Trata-se dum testemunho cristão, frequentemente heroico; penso, por exemplo, em São Carlos de Foucauld, «irmão universal», nos mártires da Argélia, mas também em tantos agentes de caridade de hoje. Neste estilo de vida escandalosamente evangélico, a Igreja encontra o porto seguro onde atracar e donde partir novamente para tecer laços com a população de cada povo, procurando em toda a parte os vestígios do Espírito e oferecendo o que gratuitamente recebeu. Aqui está a realidade mais pura da Igreja, aqui está – escreveu Bernanos – «a Igreja dos santos», acrescentando que «todo este grande aparato de sabedoria, força, disciplina elástica, magnificência e majestade, de por si nada é se a caridade não o animar» (Jeanne relapse et sainte, Paris 1994, 74). Apraz-me exaltar esta perspicácia francesa, génio crente e criativo, que afirmou tais verdades através duma infinidade de gestos e escritos. São Cesário de Arles dizia: «Se tens a caridade, tens Deus; e se tens Deus, que te falta?» (Sermão 22, 2). Pascal reconhecia que «o único objeto da Escritura é a caridade» (Pensamentos, n. 301) e que «a verdade fora da caridade não é Deus, mas é a sua silhueta e um ídolo que não deve ser amado nem adorado» (Pensamentos, n. 767). E São João Cassiano, aqui falecido, escreveu que «tudo, mesmo aquilo que se considera útil e necessário, vale menos do que aquele bem que é a paz e a caridade» (Conferências espirituais XVI, 6).

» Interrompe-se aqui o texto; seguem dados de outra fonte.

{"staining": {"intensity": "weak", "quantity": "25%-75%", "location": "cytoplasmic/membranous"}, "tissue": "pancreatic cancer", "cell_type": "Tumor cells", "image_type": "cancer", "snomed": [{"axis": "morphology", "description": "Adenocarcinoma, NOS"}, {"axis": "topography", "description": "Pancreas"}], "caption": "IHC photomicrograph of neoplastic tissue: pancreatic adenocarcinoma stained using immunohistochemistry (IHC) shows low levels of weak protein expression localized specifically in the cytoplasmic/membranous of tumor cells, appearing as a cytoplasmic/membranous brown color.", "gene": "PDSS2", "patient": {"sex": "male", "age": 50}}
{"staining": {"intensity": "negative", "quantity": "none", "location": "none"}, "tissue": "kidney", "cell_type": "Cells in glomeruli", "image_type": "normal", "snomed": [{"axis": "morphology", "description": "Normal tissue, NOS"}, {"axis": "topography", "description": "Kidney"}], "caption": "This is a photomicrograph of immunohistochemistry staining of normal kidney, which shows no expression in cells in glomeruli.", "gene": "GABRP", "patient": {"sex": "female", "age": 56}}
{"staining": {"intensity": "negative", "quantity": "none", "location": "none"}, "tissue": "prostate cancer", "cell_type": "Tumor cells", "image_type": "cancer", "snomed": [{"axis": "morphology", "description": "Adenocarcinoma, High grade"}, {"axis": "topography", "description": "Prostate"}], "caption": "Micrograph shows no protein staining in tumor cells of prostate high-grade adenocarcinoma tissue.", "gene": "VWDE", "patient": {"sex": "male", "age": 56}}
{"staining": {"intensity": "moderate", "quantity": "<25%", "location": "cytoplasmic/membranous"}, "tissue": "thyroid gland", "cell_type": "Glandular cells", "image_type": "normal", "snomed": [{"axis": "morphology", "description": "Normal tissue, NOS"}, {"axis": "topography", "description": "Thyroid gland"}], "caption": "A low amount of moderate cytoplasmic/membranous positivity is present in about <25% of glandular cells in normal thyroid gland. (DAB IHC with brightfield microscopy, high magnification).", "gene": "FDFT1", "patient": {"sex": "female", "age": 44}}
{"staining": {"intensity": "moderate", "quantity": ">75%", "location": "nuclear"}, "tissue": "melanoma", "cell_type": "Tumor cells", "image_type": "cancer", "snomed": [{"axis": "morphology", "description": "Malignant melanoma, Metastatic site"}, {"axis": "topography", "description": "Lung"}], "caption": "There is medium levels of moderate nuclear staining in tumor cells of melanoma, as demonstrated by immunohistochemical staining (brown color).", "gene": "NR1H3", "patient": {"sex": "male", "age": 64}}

Por isso é bom que os cristãos sejam insuperáveis na caridade; e o Evangelho da caridade seja a magna charta da pastoral. Não somos chamados a chorar os tempos passados nem a redefinir uma relevância eclesial, somos chamados ao testemunho: não a bordar as palavras do Evangelho, mas a dar-lhes carne; não a medir a visibilidade, mas a gastarmo-nos na gratuidade, acreditando que «a medida de Jesus é o amor sem medida» (Francisco, Homilia, 23/02/2020). São Paulo, o Apóstolo dos gentios, que passou boa parte da sua vida dum porto para outro nas rotas do Mediterrâneo, ensinava que, para cumprir a lei de Cristo, é preciso carregar os fardos uns dos outros (cf. Gal 6, 2). Queridos irmãos Bispos, não sobrecarreguemos as pessoas, mas aliviemos as suas fadigas em nome do Evangelho da misericórdia, para distribuir com alegria o alívio de Jesus a uma humanidade cansada e ferida. Que a Igreja não seja um conjunto de preceitos; a Igreja seja porto de esperança para os desanimados. Por favor, ampliai o coração! A Igreja seja porto de restabelecimento, onde as pessoas se sintam encorajadas a fazerem-se ao largo na vida com a força incomparável da alegria de Cristo. Que a Igreja não seja uma alfândega. Recordemos o Senhor: todos, todos, todos são convidados.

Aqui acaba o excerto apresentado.